EL SONIDO DE MIS HUESOS

A veces, cuando estoy solo en casa, oigo cantar a lo lejos. Es decir: me parece que alguien canta a lo lejos para mí, una voz de mujer que no conozco o se perdió en algún sitio en el pasado. Me levanto del sofá, voy a la ventana y nadie, de la misma forma que nadie en la habitación, en el pasillo, en el tendedero. Nadie y sin embargo la voz continúa, no más allá del balcón, no en la plaza, dentro del apartamento pero dónde, tal vez en mi cabeza, pero por qué. Encuentro una mariposa muerta en el alféizar, los platos tan quietos en el aparador, la foto de mi hijo en el estante, todo apagado del otro lado de la calle. Qué extraño que yo sea yo, qué raro vivir aquí. Después pienso: lo extraño es creer que sea extraño que yo sea yo y lo raro es creer que sea raro vivir aquí. Elegí la casa, la alquilé, compré los muebles. Durante años me gustó. Ahora hay momentos en que me fastidia: meter la llave en la puerta, por ejemplo, y encontrar la sala diferente. No sé cómo pero diferente, de un modo que nunca me apeteciese tener ganas de salir: la voz se volvería más próxima y yo encontraría a la mujer que canta. ¿Mi madre? No recuerdo que mi madre cantase, siempre seria frente a la cocina, entre suspiros. Es así como la recuerdo: una persona siempre seria frente a la cocina, entre suspiros. Retuve aún menos de mi padre: solamente un paraguas en el paragüero de la entrada, que nunca me atreví a tocar. Una de las varillas se caía así como un día vi caer el ala de un murciélago muerto. No tuve tiempo de decir

—Padre

y no siento su falta. ¿Quién siente la falta de un paraguas en el paragüero de la entrada? Siento la falta de la voz si por casualidad no la oigo cuando estoy solo en casa, de la mujer que se perdió en algún sitio en el pasado. El martes, en la placita de abajo, reparé en una señora que colgaba ropa en una cuerda y cuyos gestos se asemejaban a la melodía de la persona que canta. Una señora aún joven en un segundo piso. En cuanto desapareció me dieron ganas de gritarle

—No podemos perdernos antes de habernos encontrado

y en vez de eso me apoyé en la pared y me quedé allí, esperando. Me decidí: al tercer coche rojo que pase me marcho, y al tercer coche rojo me marché. Desde entonces evito aquella plaza.

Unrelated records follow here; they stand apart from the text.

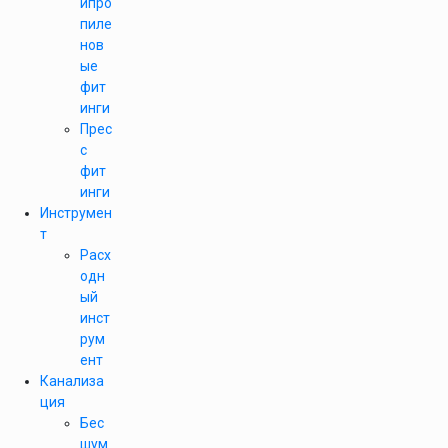
ипро
пиле
нов
ые
фит
инги
Прес
с
фит
инги
Инструмен
т
Расх
одн
ый
инст
рум
ент
Канализа
ция
Бес
шум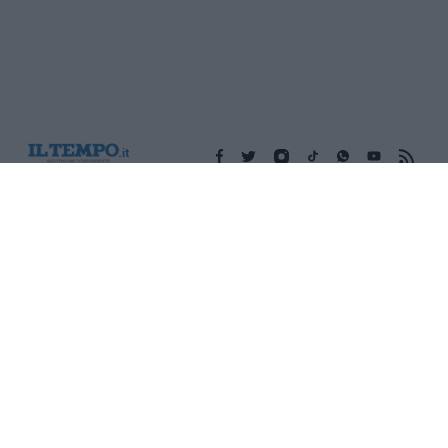
Edicola digitale
Il Tempo Shopping
Cookie Policy
Privacy Policy
Condizioni Generali
Contatti
Pubblicità
Credits
Modello 231
Preferenze Privacy
Assistenza
Sede legale: Piazza Colonna, 366 - 00187 Roma CF e P. Iva e
Iscriz. Registro Imprese Roma: 13486391009 REA Roma n°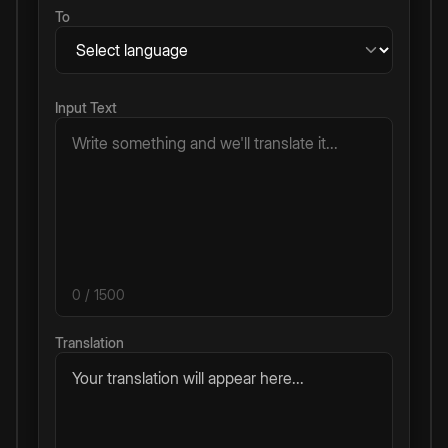
To
Input Text
0
/ 1500
Translation
Your translation will appear here...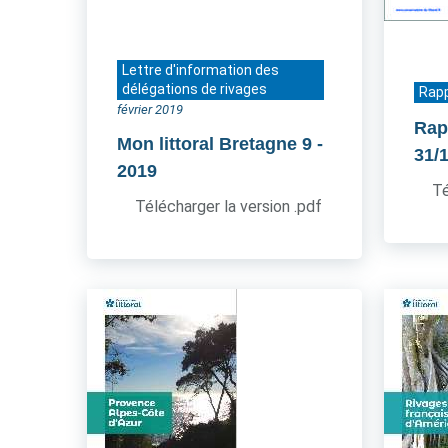
Lettre d'information des
délégations de rivages
Rapp
février 2019
Rap
Mon littoral Bretagne 9
-
31/
2019
Té
Télécharger la version .pdf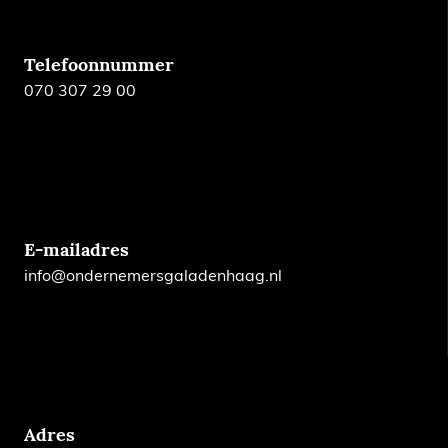
Telefoonnummer
070 307 29 00
E-mailadres
info@ondernemersgaladenhaag.nl
Adres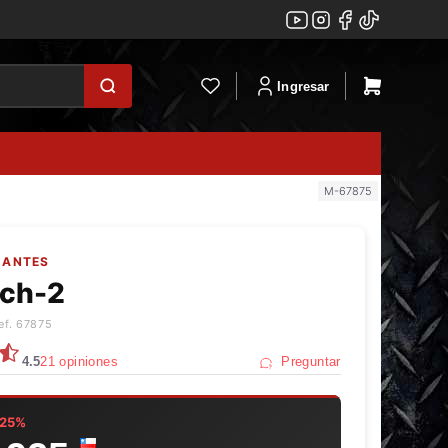
Ingresar
M-67875
UANTES
uch-2
ef. 67875
4.5
21 opiniones
Preguntar
–25%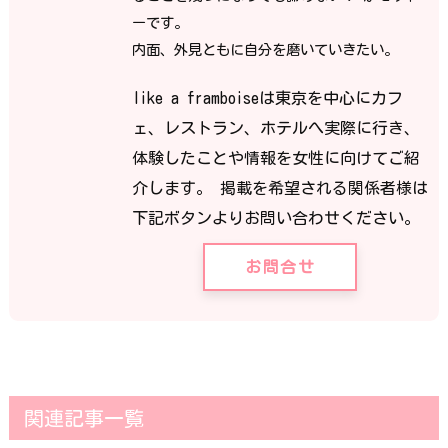
ーです。
内面、外見ともに自分を磨いていきたい。
like a framboiseは東京を中心にカフ
ェ、レストラン、ホテルへ実際に行き、
体験したことや情報を女性に向けてご紹
介します。 掲載を希望される関係者様は
下記ボタンよりお問い合わせください。
お問合せ
関連記事一覧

Ahora estoy solo en casa y oigo la voz. Abro una revista al azar, cruzo las piernas para el otro lado, dejo la revista. Me llaman del pasado, aunque mi pasado sean suspiros frente a una cocina y un paraguas en el paragüero de la entrada. En la parte superior del paragüero había un espejo ovalado, y en el espejo mi boca me sonreía bajo un par de ojos graves. Me los frotaba con la mano derecha, ellos se frotaban con la mano izquierda y por consiguiente tal vez no fuesen míos. No me gustaba nada la idea de tener ojos así, los mismos que me observan cuando me afeito por la mañana. Entran en mí a la caza, me trastornan las facciones todo el tiempo. Afortunadamente no me observan ahora que abrí el tendedero. De aquí a la acera siete metros, ocho metros a lo sumo. Traer el banco de la cocina, ponerme de pie encima del banco: casi diez metros. Nubes hacia el lado del río, grises en el cielo negro, recorte de tejados, las luces del puente, los faros unos tras otros camino de Almada. Al final todo es muy sencillo: abrir el tendedero, ponerme de pie sobre el banco de la cocina y diez metros. La voz se calló esperándome. Hay perros que corren unos pasos y se detienen y nos miran aguardando a que nos reunamos con ellos. Nubes hacia el lado del río, grises en el cielo negro. Inclinarme fuera del tendedero, abrir los brazos. ¿La señora que colgaba ropa leerá mañana por la mañana la noticia en el periódico?